Applausi, ieri, in Senato per la presidente brasiliana. Dilma Rousseff ha pronunciato in aula un appassionato discorso a sua discolpa nel processo di impeachment che si è messo in moto dal 12 maggio e che potrebbe escluderla definitivamente dalla presidenza e inabilitarla da ogni incarico pubblico per 8 anni: 54 senatori su 81- quanti ne bastano per condannarla con una maggioranza dei 2/3 – contro 54 milioni che l’hanno votata, confermandola in un secondo mandato, nel 2014. «Non aspettatevi da me il silenzio ossequioso dei codardi. Come in passato, resisterò», ha detto la presidente attaccando il «colpo di stato» messo in atto a beneficio di «un governo usurpatore».

Dilma ha ricordato i suoi trascorsi nell’opposizione armata alla dittatura militare, le torture e il carcere: anche in quelle condizioni – ha aggiunto – «ho continuato a combattere per una società più giusta. Ho sempre creduto nella democrazia e nello stato di diritto, e ho visto nella Costituzione del 1988 una delle grandi conquiste del popolo brasiliano». Per questo, «mai potrei perpetrare alcun atto contrario agli interessi di chi mi ha eletto». Dilma ha ribadito la propria innocenza dai reati di falso in bilancio di cui viene accusata per aver truccato i conti facendosi anticipare i fondi dalle banche senza autorizzazione del Parlamento. «L’impeachment è un’ingiusta condanna a morte politica – ha affermato – Sono innocente, non ho commesso alcun reato. Con me viene condannata a morte anche la democrazia, per la quale molti di noi qui dentro abbiamo lottato. Ma ricordo ai senatori che tutti saremo giudicati dalla storia. Non votate l’impeachment, fate giustizia, votate senza risentimento».

Rousseff aveva facoltà di parlare per mezz’ora, prorogabile per altri 30 minuti a discrezione del presidente Ricardo Lewandovski, che le ha concesso 46 minuti. Poi, ha sospeso la seduta perché sono scattati gli applausi. Dilma è arrivata in Senato in compagnia del suo predecessore, Lula da Silva, indagato dalla magistratura per presunto possesso illecito di una casa al mare. L’erario brasiliano ha anche sospeso le agevolazioni fiscali all’Istituto Lula e comminato alla fondazione dell’ex presidente una multa milionaria per presunte irregolarità amministrative. Con Dilma, c’erano anche il presidente del Partito dei lavoratori (Pt), Rui Falcao, alcuni ministri e parlamentari che le hanno offerto dei fiori e leader dei movimenti popolari. Il Frente Brasil Popular le ha rivolto un caloroso messaggio.
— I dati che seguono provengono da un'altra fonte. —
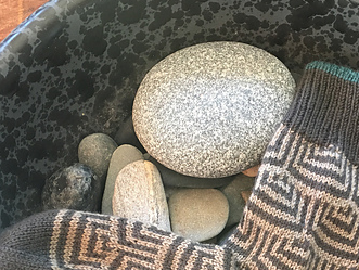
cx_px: 251
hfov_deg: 33.9
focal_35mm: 56
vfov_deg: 25.3
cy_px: 245
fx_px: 581
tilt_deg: -83.8
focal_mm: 4.15
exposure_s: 1/15
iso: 40
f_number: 2.2
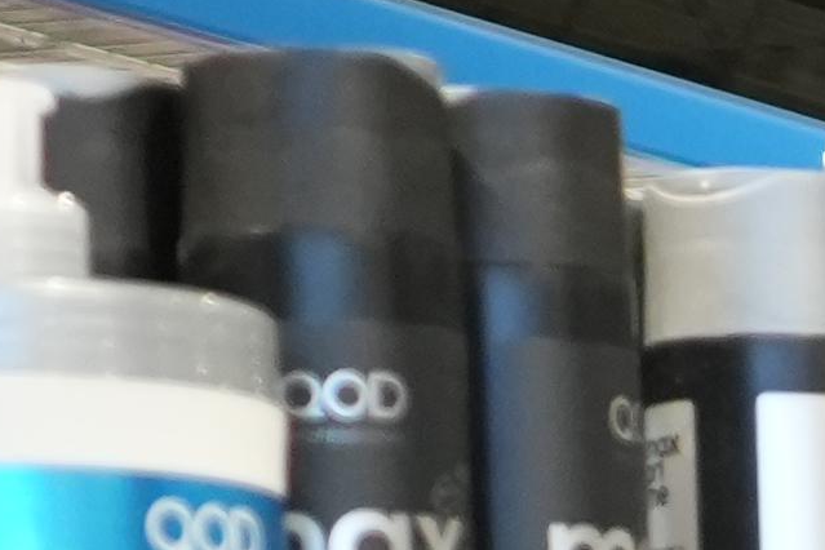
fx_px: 6943
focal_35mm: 303
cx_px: 2481
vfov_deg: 4.4
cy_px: 1585
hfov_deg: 6.2
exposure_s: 1/60
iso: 2000
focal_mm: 28
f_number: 3.5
Fuori, migliaia di brasiliani in mobilitazione permanente contro il golpe parlamentare, e un imponente schieramento di polizia. Le manifestazioni si ripetono in tutto il paese al grido di «Fora Temer»: «fuori» il presidente a interim Michel Temer, che secondo le inchieste è rifiutato dalla stragrande maggioranza dei cittadini, colpiti dalle misure del suo governo neoliberista. Con la presidente, è arrivato in Senato anche il compositore, drammaturgo e scrittore Chico Buarque de Hollanda, convinto oppositore dell’impeachment. Uno dei firmatari della lettera di sostegno sottoscritta da numerosi intellettuali artisti brasiliani e internazionali. Giuristi e personalità politiche hanno recentemente portato un messaggio a papa Bergoglio, che ha fatto riferimento pubblico ai pericoli corsi dalla democrazia brasiliana.

Artisti e intellettuali sono scesi in campo fin dalle prime battute del processo, e hanno obbligato il governo Temer a ripristinare il ministero della Cultura, che non faceva parte del suo gabinetto. Un gabinetto senza donne, composto da uomini anziani, bianchi e facoltosi in un paese a maggioranza meticcia: il volto di quelle destre che stanno tornando in forze nel continente latinoamericano, decise a riprendere il controllo delle risorse e a scardinare i processi di integrazione messi in campo alla fine del secolo scorso con l’elezione di Chavez in Venezuela.

Dilma ha ricordato le vere motivazioni dell’impeachment: «Tutti sanno che è stato avviato dall’allora presidente della Camera, Eduardo Cunha, come ricatto politico affinché non sostenessi il procedimento per corruzione aperto nei suoi confronti. Ma non cedo ai ricatti. Le accuse contro di me sono ingiuste, non ho mai rubato e non ho conti all’estero. Siamo ad un passo da una vera rottura costituzionale». La sentenza, prevista per fine mese, potrebbe slittare a settembre.